Support Bystanders Who Witness Bullying
Even if kids are not bullied or bullying others they can be affected by bullying. Many times, when they see bullying, they may not know what to do to stop it. They may not feel safe stepping in at the moment, but there are many other steps they can take (e.g reporting the bullying to an adult). Provide emotional support and encourage all students to report bullying incidents.
WHAT WILL THE BEHAVIOR AND EMOTIONAL SUPPORT TEAM DO?
When a member of the Behavior and Emotional Support Team Receives a bully report, the following procedures will be followed:
- The team member who receives the report will look up the offender on the computer tracking system to see if there is a pattern of behavior. Behavior log will be printed for review.
- The team member will forward this information to the school leadership and counseling team. Bully Reports will be given priority.
- The school leadership and counseling team will check the target student’s file to see if there are other bully reports on file.
- Target students may be referred to the School Counselor for counseling or skills building groups.
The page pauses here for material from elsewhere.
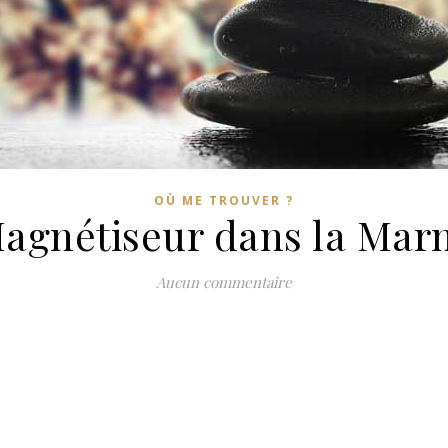
OÙ ME TROUVER ?
agnétiseur dans la Mar
Aucun commentaire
- The school leadership and counseling team will meet with students separately to gather information. Other students may also be spoken to at this time.
- Phone calls will be made to the parents of both the target and the offender, and logged into the school tracking system.
- The school leadership and counseling team will determine level of consequence(s), which may include, but are not limited to:
- Conflict resolution with the target student (if appropriate and if the target student feels comfortable)
- Restorative Justice Assignment
- Referral to participate Check-In/Check-Out intervention
- Referral to the School Counselor for counseling or skills building groups
- Parent meeting
- Possible suspension/expulsion
- Behavior Staff will enter the report as a Major incident into the computer tracking system, indicating the consequence given.
- The incident will be labeled as “bullying” if it is found to be substantiated.
- The incident will be labeled as “bully investigation” if it is not.
- Original Bully report will be put in the offender's student file and a copy will be put into the target’s file.